A Virginia utility artificially limited the amount of solar, wind and storage that could be added each year in the resource plan it submitted to state regulators, said Maria Roumpani, technical director for Strategen Consulting, in testimony filed by the trade group Advanced Energy United.
Dominion Energy’s Virginia utility did not develop a least-cost resource plan compliant with the Virginia Clean Economy Act (VCEA), Roumpani said.
State regulators, she said, should require Dominion to revise its resource plan and include at least one resource mix that meets VCEA requirements regarding the amount of solar, wind and storage to be added over the coming years, and that allows for selection of renewable resources above the VCEA development targets “on a least-cost optimization basis.”

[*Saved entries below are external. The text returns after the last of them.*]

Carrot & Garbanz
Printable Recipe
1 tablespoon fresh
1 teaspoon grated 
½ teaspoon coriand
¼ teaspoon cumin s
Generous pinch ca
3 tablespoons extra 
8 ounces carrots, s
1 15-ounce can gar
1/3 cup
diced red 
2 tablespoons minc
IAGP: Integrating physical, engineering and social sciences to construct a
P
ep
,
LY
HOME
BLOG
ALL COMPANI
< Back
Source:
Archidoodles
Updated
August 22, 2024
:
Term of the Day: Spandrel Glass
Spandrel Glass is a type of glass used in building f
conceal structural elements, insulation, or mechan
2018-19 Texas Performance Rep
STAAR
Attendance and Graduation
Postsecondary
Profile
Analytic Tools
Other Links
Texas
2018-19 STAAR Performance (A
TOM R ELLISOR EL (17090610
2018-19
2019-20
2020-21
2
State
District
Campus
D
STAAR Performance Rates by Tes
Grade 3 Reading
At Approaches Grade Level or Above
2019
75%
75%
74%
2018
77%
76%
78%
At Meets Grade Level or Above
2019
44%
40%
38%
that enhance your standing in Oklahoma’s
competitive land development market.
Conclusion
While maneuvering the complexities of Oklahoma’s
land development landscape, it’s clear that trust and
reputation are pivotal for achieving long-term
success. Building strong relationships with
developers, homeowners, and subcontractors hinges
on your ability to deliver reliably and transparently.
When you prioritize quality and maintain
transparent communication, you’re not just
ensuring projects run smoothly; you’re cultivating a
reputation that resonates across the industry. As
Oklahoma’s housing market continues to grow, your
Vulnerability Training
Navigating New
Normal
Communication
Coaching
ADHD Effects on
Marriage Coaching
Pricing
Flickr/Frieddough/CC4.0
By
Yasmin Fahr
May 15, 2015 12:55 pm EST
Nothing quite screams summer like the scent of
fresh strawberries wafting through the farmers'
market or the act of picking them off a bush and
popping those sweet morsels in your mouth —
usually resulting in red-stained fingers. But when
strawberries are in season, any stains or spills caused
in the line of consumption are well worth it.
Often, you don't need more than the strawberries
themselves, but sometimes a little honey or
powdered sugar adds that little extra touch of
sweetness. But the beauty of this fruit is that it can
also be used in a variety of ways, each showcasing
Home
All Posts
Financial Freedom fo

That resource mix should not include “forced-in fossil resources,” Roumpani said, and should meet five additional criteria as well.
Dominion limited solar capacity additions to 900 MW per year through 2038. But in its 2020 resource plan, Dominion’s resource modeling selected 1,440 MW of utility-scale solar for several years within the planning period, Roumpani said. “Although real-life limitations exist, Dominion could pursue additional solar projects at customer sites, brownfield locations, or consider easing interconnection considerations with different configurations of hybrid resources with larger-sized DC components.”
Dominion’s resource planning process limited storage capacity additions to 300 MW per year, while in comparison California already has 5,600 MW of storage capacity, Roumpani said.
When allowed to optimize, Dominion’s model selected only power purchase agreements, “as it found them to be more economic than company-owned resources,” Roumpani added.
More solar and storage
The Sierra Club also challenged Dominion’s resource plan, submitting testimony from Devi Glick, a senior principal at Synapse Energy Economics, who conducted independent modeling using the EnCompass resource planning model.
Glick testified that if Dominion retired three coal plants and added more solar and storage, it could reduce CO2 emissions and save ratepayers $7.7 billion over the 25-year study period, based on solar and storage cost projections from the National Renewable Energy Laboratory’s Annual Technology Baseline.
Those CO2 reductions and customer savings would result from adding 17 GW more solar and 5 GW more storage over the next 15 years than in a resource mix in Dominion’s plan that was selected for comparison.
Glick recommended that state regulators require Dominion to revise its resource plan by lifting or easing the build limits it placed on solar PV and battery storage.
Virginia regulators rejected Dominion’s initial proposed resource plans in both 2018 and 2021.